Miller: The subtitle of your book is, “True tales of America and Hope in the Time of Fentanyl and Meth,” but the short version of this story as you’re telling it, is that there’s an essentially unlimited supply of a super dangerous drug or drugs that are ravaging people’s lives, where does hope come in?
Quinones: It’s not even just that. It’s that we are surrounded in a culture in which we are constantly being plied with legal stuff, social media, addictive stuff, gambling. You saw in the World Series last night how there was a gambling app that could allow you to bet on whether this batter got a hit. You get to sugar, you get this horrible fast food and junk food that is kind of creating obesity, which is its own form of addiction, I think. So my question to myself as I got into this book and was struggling with it was what is our defense then? How do we defend ourselves against these enormously powerful forces? And my feeling is that the best way to do that is a return to rebuilding the community that in many ways we have destroyed over the last 40 years. Basically it’s a reexamination of how we live. In my own case, I stopped drinking sodas and eating lots of refined foods just because I felt like this was my way of saying, I’m not going to be part of this problem, but it’s this idea of getting back towards working in small, unheralded ways. So much of what started the opioid epidemic had to do with our search for a magical answer. Right? What was the problem? This very mysterious problem of human pain? What was the magical answer? Opioid painkillers for everybody no matter the background, no matter the person. We need to get away from that and get back to the idea that it is small stuff, the local working, working daily, not worrying if you’re saving the world in some noble sense, but just working daily with it. We have seen the effects of that. That’s where you create true, really important political, cultural and societal change. We’re seeing it in the opioid epidemic.

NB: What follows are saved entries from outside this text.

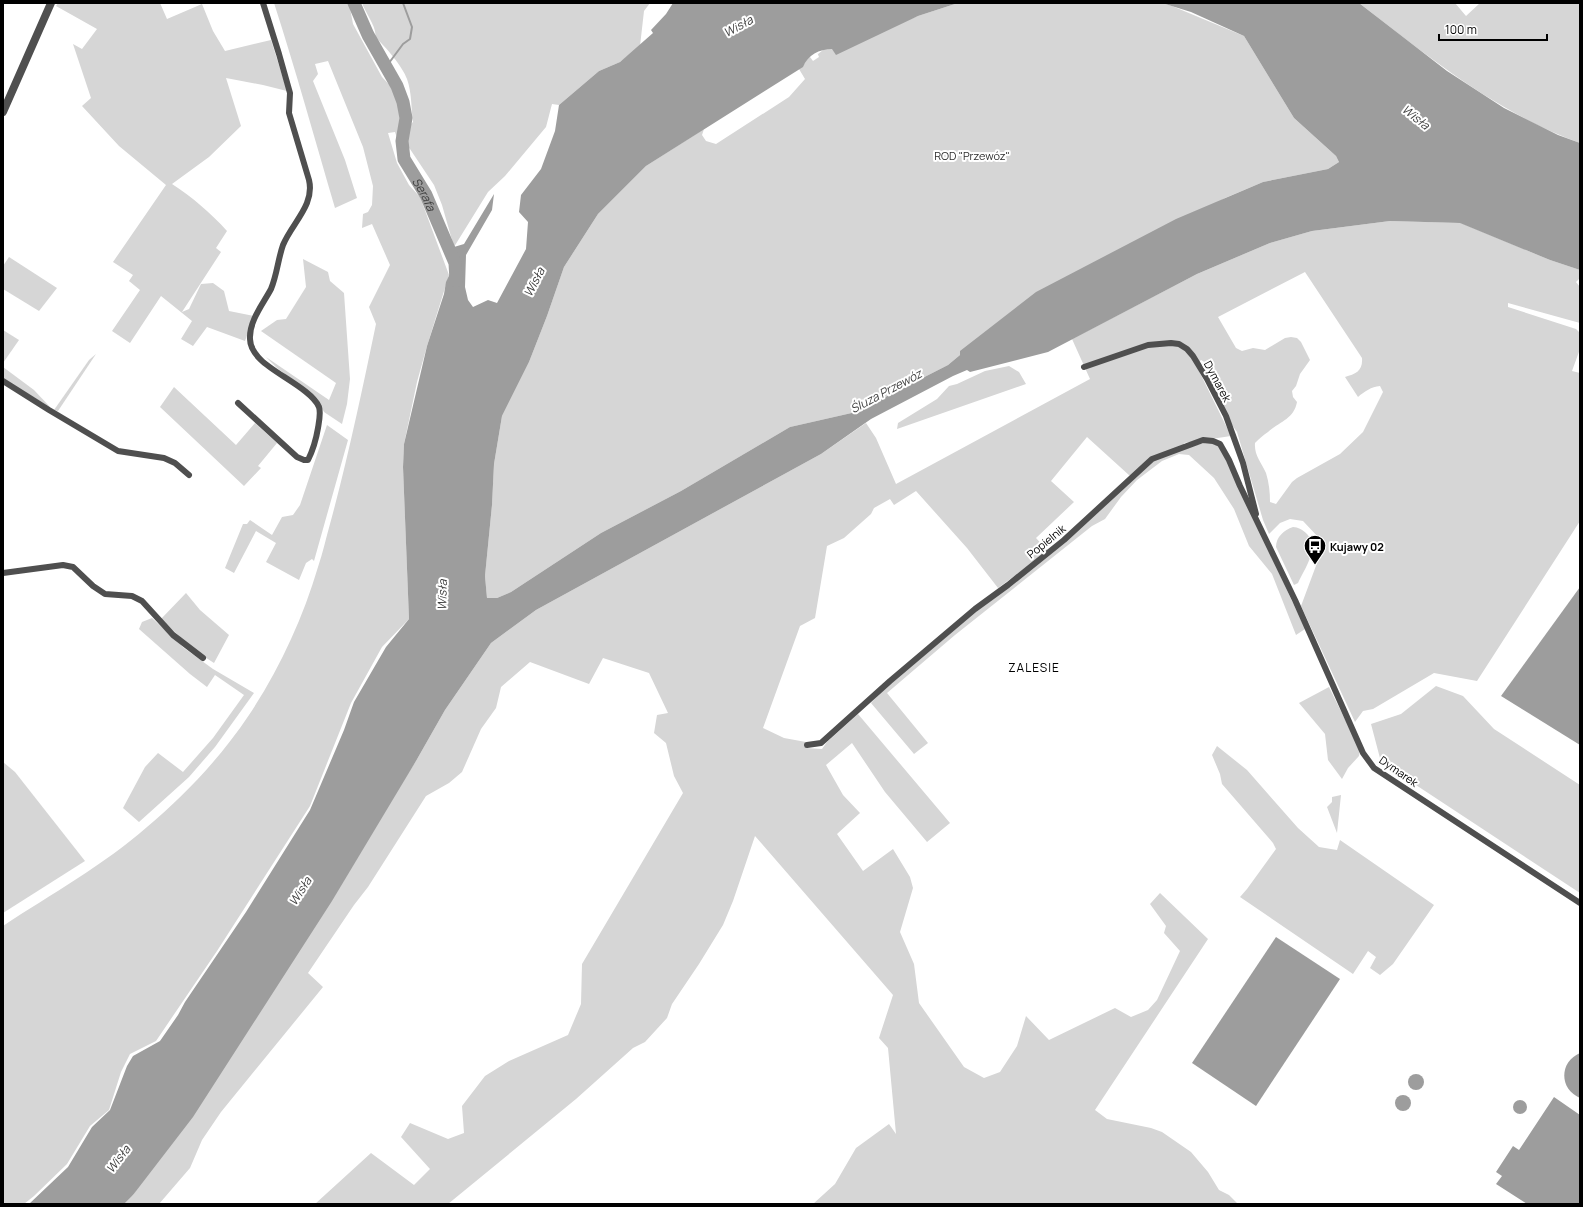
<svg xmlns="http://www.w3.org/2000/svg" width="1583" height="1207" font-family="Manrope,sans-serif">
  <rect width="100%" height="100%" fill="#fff"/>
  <!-- green -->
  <g fill="#d6d6d6" fill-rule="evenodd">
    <path d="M58,3H160L167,19L202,4L213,31L225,51L271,40L287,91L263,85L226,78L241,126L209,157L172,184C192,197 211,213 227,231L216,248L221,252L182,312L189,309L201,284L213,283L224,291L229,311L254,316L245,341L207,327L193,346L181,339L192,321L161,296L130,343L112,331L140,290L129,281L133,275L113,262L166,185L119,146L82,106L91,98L73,44L82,49L97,29L56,6Z"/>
    <path d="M274,3H349L353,24L382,77L396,92L400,104L401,130H405L413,122C411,108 412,93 407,79C403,67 385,46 375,37C378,29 365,12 362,3H650L644,11L640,46L620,62L599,71L559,105L552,104L546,127L505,176L488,192L454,247L442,205L434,185L410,149L405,144H399L395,132L388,133L397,163L409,185L420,197L449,275L427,346L417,382L404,444L403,467L409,619L382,647L351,703L310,806L217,951L156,1041L130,1054L121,1072L109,1110L90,1126L67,1164L34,1196L24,1204H3V926C51,894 104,865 147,827C186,794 221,757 249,715C279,670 303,618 318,567C323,552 326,538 330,524C348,458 362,391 376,324L369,307L390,265L372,224L362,228L363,214L368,212L372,205L373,186L363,147L328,61L315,64L318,74L313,81L345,160L357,198L335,208C315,140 296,71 274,3Z"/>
    <path d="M958,3H1162L1172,6L1244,36L1294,118L1336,156L1339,162L1328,169L1263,182L1225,198L960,355L948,365L856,412L790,427L681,491L601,533L511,592L497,598H487L485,576L492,505L494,464L502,416L529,362L547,316L564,267L598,214L646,166L704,129L702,135L706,141L716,144L789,97L805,79L799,69C804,66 805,61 810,57L813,61L819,57L817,52L818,54L823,50V49H832L918,16Z"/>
    <path d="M1359,3H1455L1466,16L1480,3H1580V143C1497,113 1429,57 1359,3Z"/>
    <path d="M1390,221L1461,223L1550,260L1580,270V280L1579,279L1576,282L1580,287V323L1508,303V307L1576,329L1580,333V349L1572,371L1580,373V521L1477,681L1434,673L1373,709L1363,711L1355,722L1301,606L1320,555L1319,538L1303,521L1290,519L1280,523L1269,534L1263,520L1237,432L1230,422L1213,380L1210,368L1206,363L1201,360L1196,365L1231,436L1184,443L1183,448L1209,442L1218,446L1226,459L1305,629L1296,635L1272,574L1249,546L1234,509L1214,478L1189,455L1179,454L1162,461L1137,480L1121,497L1105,519L1092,526L955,635L887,693L928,743L914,754L871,703L883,690L988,601L1059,547L1130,476L1087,437L1051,481L1074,502L1036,538L1048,551L998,588L967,548L916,491L894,505L890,499L874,508L871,514L844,538L827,546L815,618L800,626L763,728L784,738L806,742V748L822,749L827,742L858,714L950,823L927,842L885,792L852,743L826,765L843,795L860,813L837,834L863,871L893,849L910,877L913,888L900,932L914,964L919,1003L964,1067L984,1078L1000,1072L1017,1046L1026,1016L1049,1040L1115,1008L1131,1017L1148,1010L1157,1000L1180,951L1164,933L1166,926L1150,904L1160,893L1208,939L1095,1110L1107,1119L1151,1128L1162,1132L1191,1152L1208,1172L1219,1190L1229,1195L1238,1204H813L835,1184L856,1148L889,1124L896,1134L888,1048L879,1038L893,995L755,836L733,901L723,925L699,964L672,1004L667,1018L645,1042L633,1048L576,1099L448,1204H315L371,1153L414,1185L430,1169L401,1137L410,1123L448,1139L464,1133L462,1106L485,1076L509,1061L568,1035L581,1004L582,964L683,793L674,776L666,743L654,733L657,715L668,713L649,673L603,658L589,684L530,662L501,687L496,708L481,729L462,772L449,783L426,796L368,887L354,905L308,973L323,987L221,1112L202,1140L190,1168L159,1204H124L133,1195L416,761L445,710L491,643L536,610L821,454L866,423L876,438L896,484L1090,379L1072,339L1197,274L1270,243L1312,231ZM1305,272L1362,358C1363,371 1356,374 1345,377L1358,397C1365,391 1371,387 1380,386L1383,392L1363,432L1340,454L1297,478L1292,482L1276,504L1270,502C1270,492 1269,483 1266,473C1261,462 1254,455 1255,443C1259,439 1263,435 1268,432C1279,422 1294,419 1297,402L1293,397L1292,391L1296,386L1300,374L1310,360L1301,342L1297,338L1291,337L1285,338L1265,350L1253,348L1242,351L1236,348L1218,317Z"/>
    <path d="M9,257L57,288L39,311L3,289V266Z"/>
    <path d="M303,259L328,272L330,281L344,293L350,379L347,404L342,424L324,412L317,398L277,368L266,357L329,400L336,383L261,331L277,320L286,319L306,287Z"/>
    <path d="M3,330L19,340L3,363Z"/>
    <path d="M96,354L58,411L54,410L89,360Z"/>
    <path d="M1009,366L1019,372L1026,384L897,429L898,423L937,399L949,386L957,384L985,371Z"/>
    <path d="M3,367L34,390L50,407L3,379Z"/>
    <path d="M174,387L236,445L255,423L277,443L258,466L261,468L244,486L160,407Z"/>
    <path d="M327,425L348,440L314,561L312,559L306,563L299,580L266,562L276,543L256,531L234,573L225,568L243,524H247L250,520L272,535L282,517L293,515L300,505Z"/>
    <path d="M1293,527C1298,527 1303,530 1307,534C1320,548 1304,570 1298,583L1294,585L1276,547C1276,537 1284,530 1293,527Z"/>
    <path d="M186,593L200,610L229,635L214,663L194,650L161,619Z"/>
    <path d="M152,618L184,648L213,669L254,693L215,747L189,777L139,822L123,808L145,767L158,753L183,772L213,738L244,695L215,675L207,687L190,674L139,629L142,622Z"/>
    <path d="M1436,686L1463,696L1494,729L1580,785V893L1381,762L1371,724L1401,714Z"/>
    <path d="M1329,687L1360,750L1359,756L1348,768L1342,779L1328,760L1325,734L1299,703Z"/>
    <path d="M1217,746L1247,770L1298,828L1319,847L1337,850L1340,840L1434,905L1393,964L1380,975L1370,968L1376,957L1368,951L1353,974L1240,897L1247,889L1276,849L1273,843L1222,784L1220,774L1212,755Z"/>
    <path d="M3,762L15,772L85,861L3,913Z"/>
    <path d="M1341,795L1337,833L1327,807L1332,802V797Z"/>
  </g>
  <!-- water -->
  <g fill="#9d9d9d">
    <path d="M673,3H958L918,16L836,55L832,49C819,49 808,55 803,67L646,166L598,214L564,267L547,316L529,362L502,416L494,464L492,505L485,576L487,598H497L511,592L601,533L681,491L790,427L856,412L948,365L960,355V351L1036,292L1176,219L1263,182L1328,169L1339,162L1336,156L1294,118L1244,36L1191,12L1162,3H1359L1447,71L1504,108L1558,135L1580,143V270L1550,260L1460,223L1390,221L1312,231L1270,243L1197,274L1048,352L970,372L967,370L953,376L871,419L821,454L536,610L491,643L445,710L416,761L332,901L193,1117L133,1195L124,1204H29L68,1167L92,1127L110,1110L127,1066L133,1056L160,1041L178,1015L185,1002L246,912L310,810L344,730L354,702L386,647L409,619L403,467L404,444L427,346L444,294L446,282L455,263L454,247L464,244L494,194L492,210L466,255L465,287L468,300L473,307L488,300L497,303L526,249L528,222L519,212L521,195L541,169L555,131L559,105L599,71L620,62L653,33L651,30L666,14Z"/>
    <path d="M1580,587V745L1501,696Z"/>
    <path d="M1276,937L1340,979L1256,1106L1192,1063Z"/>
    <path d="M1580,1053V1098C1559,1089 1559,1062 1580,1053Z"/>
    <circle cx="1416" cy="1082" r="8"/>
    <circle cx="1403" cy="1103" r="8"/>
    <path d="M1554,1097L1580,1115V1204H1527L1496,1184L1502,1176L1496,1172L1513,1146L1519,1150Z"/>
    <circle cx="1520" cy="1107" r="7"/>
  </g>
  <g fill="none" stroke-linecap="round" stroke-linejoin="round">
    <!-- stream -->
    <path stroke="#9d9d9d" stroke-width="2" d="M386,67L403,44L410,39L412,27L403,3"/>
    <!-- river -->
    <path stroke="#9d9d9d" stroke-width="13" id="s1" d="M354,3L368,35L397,86L403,102L406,118L402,141L404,159L426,195L455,263L456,281"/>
    <!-- minor -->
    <g stroke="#4f4f4f" stroke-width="6">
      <path d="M1084,367L1148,345L1171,343L1179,344L1187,349L1193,356L1207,379L1226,416L1243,463L1256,514"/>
      <path d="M3,381L49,410L118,451L164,458L175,463L189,475"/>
      <path d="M238,403L297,457L304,460H308C313,450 316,440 318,428C319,422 321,413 319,407C312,390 275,374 261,360C255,354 250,347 250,339C249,321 263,304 271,289C277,275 278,259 283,245C292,223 315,205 309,180L289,113L290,93L279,54L263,3"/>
      <path d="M3,573L63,565L73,567L93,586L105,594L132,596L142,601L173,635L203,658"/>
      <path d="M807,745L821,743L890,681L975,609L1008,585L1064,540L1152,459L1203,440L1213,441L1220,444L1229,460L1240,486L1295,600L1363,753L1374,768L1580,903"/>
    </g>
    <!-- tertiary -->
    <path stroke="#4f4f4f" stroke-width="8" d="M3,112L51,3"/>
  </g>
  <!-- icons -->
  <defs>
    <g id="bus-pin" transform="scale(1.15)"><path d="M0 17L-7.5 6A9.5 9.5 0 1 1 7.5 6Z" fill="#000" stroke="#fff"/><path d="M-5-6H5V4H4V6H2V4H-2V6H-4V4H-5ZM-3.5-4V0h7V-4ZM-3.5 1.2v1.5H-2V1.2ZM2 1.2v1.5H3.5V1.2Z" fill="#fff"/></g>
  </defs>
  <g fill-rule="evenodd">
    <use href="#bus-pin" x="1315" y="546"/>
  </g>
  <g text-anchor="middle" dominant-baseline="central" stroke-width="4" stroke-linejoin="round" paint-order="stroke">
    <!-- park labels -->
    <g font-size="11" fill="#2d2d2d" stroke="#fff">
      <text x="972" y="155">ROD "Przewóz"</text>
    </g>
    <!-- street labels -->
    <g font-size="11" fill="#000" stroke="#fff">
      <text transform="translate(1218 381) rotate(62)">Dymarek</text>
      <text transform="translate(1046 541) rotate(-39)">Popielnik</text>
      <text transform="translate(1399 771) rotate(35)">Dymarek</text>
    </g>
    <!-- poi labels -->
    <g font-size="11" font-weight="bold" fill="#000" stroke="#fff" text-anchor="start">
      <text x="1330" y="546">Kujawy 02</text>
    </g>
    <!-- water labels -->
    <g font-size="12" font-style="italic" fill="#3e3e3e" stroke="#fff">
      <text transform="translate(738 26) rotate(-29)">Wisła</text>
      <text transform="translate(1416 117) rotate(39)">Wisła</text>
      <text stroke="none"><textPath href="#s1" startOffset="209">Serafa</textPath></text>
      <text transform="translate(534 282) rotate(-63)">Wisła</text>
      <text transform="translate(886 391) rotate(-28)">Śluza Przewóz</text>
      <text transform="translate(442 595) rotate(-89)">Wisła</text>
      <text transform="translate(300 891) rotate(-58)">Wisła</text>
      <text transform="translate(118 1159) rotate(-53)">Wisła</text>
    </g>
    <!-- neighbourhood labels -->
    <g font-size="12" letter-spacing="1" fill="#000" stroke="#fff">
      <text x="1034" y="667">ZALESIE</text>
    </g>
  </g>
  <!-- border -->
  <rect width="1583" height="1207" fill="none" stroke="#000000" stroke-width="8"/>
  <!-- scale -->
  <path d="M1439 34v6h108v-6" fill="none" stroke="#000000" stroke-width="2"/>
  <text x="1445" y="34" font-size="12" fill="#000000" stroke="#ffffff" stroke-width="3" paint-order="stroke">100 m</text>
</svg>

One of the great grassroots movements of our time, very unnoticed and very unheralded, has been all these people who have come out of the shadows who have had people in their family addicted or dying and were silent and were quiet and they came out of the shadows and they met their mayors and their clergy and they met their their state rep in the grocery store and began to be heard in a way that was not the case when I was writing “Dreamland.” It was only after the book came out and you’re seeing that one result of that are these amazing lawsuits that are now forcing major, very powerful corporations to cough up billions of dollars to help redress this thing. Is that enough? Probably not. But the idea is when people work in this small, unheralded, quiet way, there are daily steps forward. And, that is why a good half the book, you’re right, talked about the very damaging part of the sinister story. The other half of this book is me going out trying to find the smallest, quietest, least sexy, most unnoticed stories of Americans involved in community repair that I could find. And that’s the other half.
Miller: Sam Quinones, thanks for joining us today. I appreciate your time.
Quinones: Great to be here with you Dave, thank you so much.